The new environment secretary, Ranil Jayawardena, appears to believe that farmers and local communities are unable to make the right choices about which land should be used to produce food and which to produce energy (Ministers hope to ban solar projects from most English farms, 10 October).
This is not a new problem for farmers. In the 19th century, my predecessors chose to produce energy on one-third of my farm and food on two-thirds. Without the oats grown on a large part of the farm, we could not have fed the horses enough energy to allow them to help us to produce human food on the rest of the farm.
It may come as a shock to Jayawardena, but modern progressive farmers are constantly seeking to balance not just food and energy production, but also carbon sequestration and biodiversity enhancement. I believe we have the ability, by working together with communities, environmentalists and others, to deliver each of these things in balance, but only if we are allowed the flexibility to choose our own solutions. If we are dictated to by governments with little or no understanding of the complexities or trade-offs involved, it is almost inevitable that we will fail on not just food security and energy security but also climate change and reversing the biodiversity crises.
Stuart Roberts
Harpenden, Hertfordshire
• The environment secretary’s initiative to define more farmland as the “best and most versatile” and end its loss to huge solar farms is overdue. Changing open countryside into large blocks of fenced-off panels should never have been permitted to start.
In 2014, the coalition government envisaged solar arrays being on industrial roof space, and its then agriculture minister, Liz Truss, spoke against using farmland. Truss promised in her leadership campaign to see this through.
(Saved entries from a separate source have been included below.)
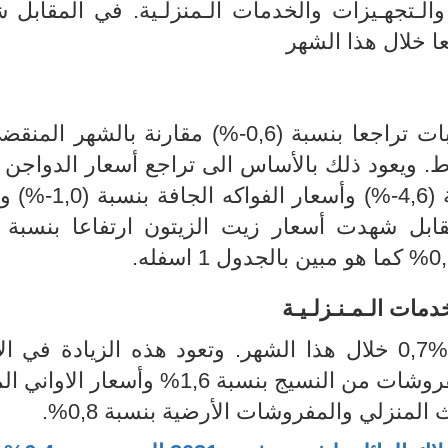
 والـتجهـيزات والخدمات الـمنزلـية. في المقابل
عا خلال هذا الشهر
0-%) مقارنة بالشهر المنقض
ي
بالأساس الى تراجع أسعار الدواجن 
(5,1-%) واسعار الخضر الطازجة بنسبة (4,6-%) 
دمات الـمـنـزلـيـة
0,7% خلال هذا الشهر. وتعود هذه الزيادة في ال
بالأساس الى ارتفاع أسعار الاغطية والفروشات من النسيج بنسبة 1,6% وأسع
The scale of damage was highlighted in two parliamentary debates earlier this year, on 9 March and 8 June.
If Ranil Jayawardena can remove the distinction between grades 3a and 3b in the agricultural land classification, he will doing the nation a wider service. It dates from the 1960s, and farming practice and husbandry has changed so much since then that it is meaningless. All it does is give work to consultants paid by housebuilders and solar energy companies to test soils and report that land is grade 3b or lower, so that it can be developed.
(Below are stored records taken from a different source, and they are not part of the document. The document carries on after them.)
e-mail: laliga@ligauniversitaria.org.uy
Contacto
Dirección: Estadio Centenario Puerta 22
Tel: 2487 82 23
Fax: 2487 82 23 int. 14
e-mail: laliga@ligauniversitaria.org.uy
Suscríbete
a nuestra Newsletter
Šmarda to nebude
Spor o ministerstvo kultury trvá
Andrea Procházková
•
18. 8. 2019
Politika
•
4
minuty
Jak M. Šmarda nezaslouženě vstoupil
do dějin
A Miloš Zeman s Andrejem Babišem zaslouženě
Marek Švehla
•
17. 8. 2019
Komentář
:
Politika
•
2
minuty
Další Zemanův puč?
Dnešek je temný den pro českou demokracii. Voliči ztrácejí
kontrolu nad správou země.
Planning restrictions on windfarms have saved many English landscapes from large turbines and made wind energy companies go offshore. Extending the protection of farmland from development by ending the grade 3a/3b distinction would have a similar beneficial effect: keeping our land for food and making solar developers use industrial roof space.
Mark Sullivan
Campaign to Protect Rural England, West Midlands region
• The environment secretary is reportedly opposed to solar farms because they take land out of food production. This need not be the case. Developing agrivoltaic technology is demonstrating that crops can be very successfully grown under raised solar panels.
Duncan Forbes
Charlbury, Oxfordshire
• It’s a common misconception that solar farms are incompatible with agricultural use of the land. Friends in Maine, US, have a photovoltaic farm with 140,000 panels, beneath which graze a flock of 200 sheep.